Williams and his attorney decided to seek a new trial, but, rather than fight another battle against a third-string tight end, Romo backed down. On May 27, he agreed to pay Williams another $75,000 to settle the matter for good.

ON AN April morning in a Bally's Total Fitness in San Leandro, while a caramel-skinned woman in white biking shorts marches on the StairMaster, Williams is on his back struggling to complete a set of crunches. A man stands over him, yelling, "Come on, Marcus!"

This is Williams' life now. Three or four days a week, amid everyday folks trying to stay fit, the former pro athlete drills with his personal trainer, Joseph Keppard. Last July, Keppard was sitting in his office when he saw Williams in the weight room. "He would do a set, then drop the weight and kind of hang his head," recalls Keppard. "It told me he had a broken spirit." These days, they do double sessions starting at 5 a.m. "If he didn't have a white-hot burning desire," Keppard says, "I wouldn't work with him."

Unfortunately, it may all be exercise in futility. Williams' agent, Lee Kolligian, says the lawsuit has put a "chill" on any hopes of a comeback, that it has raised questions about his attitude, questions implied in every conversation with teams. And there's the matter of a journeyman having a twoyear layoff. He's Marcus Williams, remember, not Ricky Williams. "When you're out for that long," Kolligian says, "you may as well be in Siberia."

Still, Williams looks happy—leaner and younger than he did just four weeks earlier, during the trial. He has no regrets about what he's done. He's talking about a new start. "I'm looking for a place here in Oakland," he says. But when asked what he'll do, he shrugs. "I have some ideas," he says. And the way his eyes find the ceiling suggests that he has no idea what's next for him. For now he seems resigned, at peace even. He still wants to play, but only in one league. "The Arena League or the Canadian League aren't the dream," he says.

The settlement didn't change his mind about Romanowski. What Williams couldn't say in court, he says now. "He's a fraud. He would have never gotten where he has without steroids."

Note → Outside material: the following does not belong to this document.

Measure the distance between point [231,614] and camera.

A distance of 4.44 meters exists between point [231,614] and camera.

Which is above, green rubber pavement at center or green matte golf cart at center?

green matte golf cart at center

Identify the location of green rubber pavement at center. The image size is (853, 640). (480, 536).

In fact, after the trial, Romanowski gave a confessional interview in the Rocky Mountain News in which he said he'd taken performance enhancers that weren't banned and that the NFL couldn't test for. He offered proof that the business of being an angry jerk can be quite lucrative. He even has a part in the movie The Longest Yard, playing a foul-tempered prison guard.

Williams saw the film—he thought it wasn't too bad, actually—but not without a small demonstration of protest. "I can't support it," says Williams. "A friend got a bootleg and I watched it."